Although the CVSS score is moderate (4.3), this vulnerability warrants near-term prioritization because: (1) public exploit code is available, increasing real-world attack likelihood; (2) Orthanc is deployed in regulated healthcare environments with strict data protection obligations; (3) the attack targets a commonly used interface (StudyList), increasing exposure; and (4) a straightforward patch exists. Healthcare organizations should treat this as a high-priority item within their vulnerability management queue.

Risk score, explained

The CVSS 3.1 score of 4.3 (MEDIUM severity) reflects: network accessibility without authentication (AV:N, PR:N), low attack complexity (AC:L), requirement for user interaction (UI:R), and limited impact scope (integrity only, no confidentiality or availability impact from the XSS itself, S:U). The score appropriately captures the moderate threat posed by a publicly exploitable but user-interaction-dependent XSS. In healthcare contexts, organizations may raise internal risk ratings based on data sensitivity and regulatory requirements.

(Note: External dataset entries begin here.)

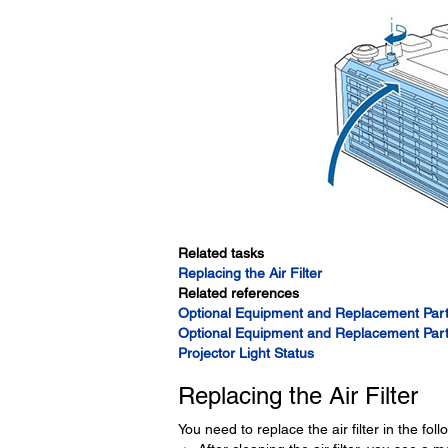
Related tasks
Replacing the Air Filter
Related references
Optional Equipment and Replacement Part
Optional Equipment and Replacement Part
Projector Light Status
Replacing the Air Filter
You need to replace the air filter in the foll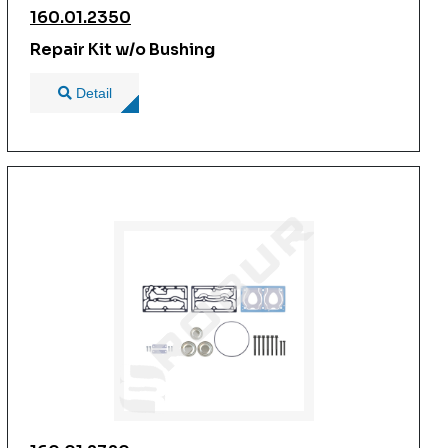
160.01.2350
Repair Kit w/o Bushing
Detail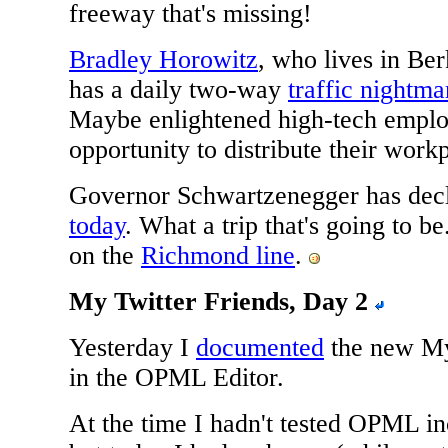
freeway that's missing!
Bradley Horowitz
, who lives in Be
has a daily two-way
traffic nightma
Maybe enlightened high-tech employ
opportunity to distribute their work
Governor Schwartzenegger has dec
today
. What a trip that's going to be.
on the
Richmond line
.
My Twitter Friends, Day 2
Yesterday I
documented
the new My 
in the OPML Editor.
At the time I hadn't tested OPML inc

Frequently asked questions

Can an attacker exploit this without the victim clicking a link?

No. The vulnerability requires user interaction—specifically, a victim must visit a URL containing the malicious payload. This typically occurs through social engineering, phishing emails, or compromised websites. Passive network exposure does not trigger the vulnerability.

What data or actions could an attacker access or perform?

A successful XSS attack could allow the attacker to steal session cookies or tokens, read sensitive imaging data displayed in the browser, modify diagnostic records or imaging metadata, or redirect the user to phishing sites. The scope depends on the victim's privileges within the Orthanc application.

Is there a public exploit available?

Yes, public exploit code is available. This significantly lowers the barrier to attack, enabling both opportunistic attackers and targeted campaigns. Organizations should prioritize patching accordingly.

Do I need to patch immediately, or can I wait for the next maintenance window?

Given the availability of public exploits and the moderate risk score, patching should occur within 1–2 weeks or sooner if your organization faces targeted threat intelligence. Healthcare organizations operating in regulated environments should prioritize this within their urgent-patch tier.

This analysis is based on publicly available information as of the publication date and is provided for informational purposes. Organizations should verify all patch version numbers, compatibility notes, and deployment guidance against the official Orthanc project repository and their vendor advisories. This document does not constitute legal or compliance advice. Healthcare organizations should assess this vulnerability within the context of their specific regulatory obligations (HIPAA, etc.) and risk management frameworks. Testing patches in non-production environments before production deployment is strongly recommended. Source: NVD (public-domain), retrieved 2026-07-07. Analysis generated by SEC.co (claude-haiku-4-5).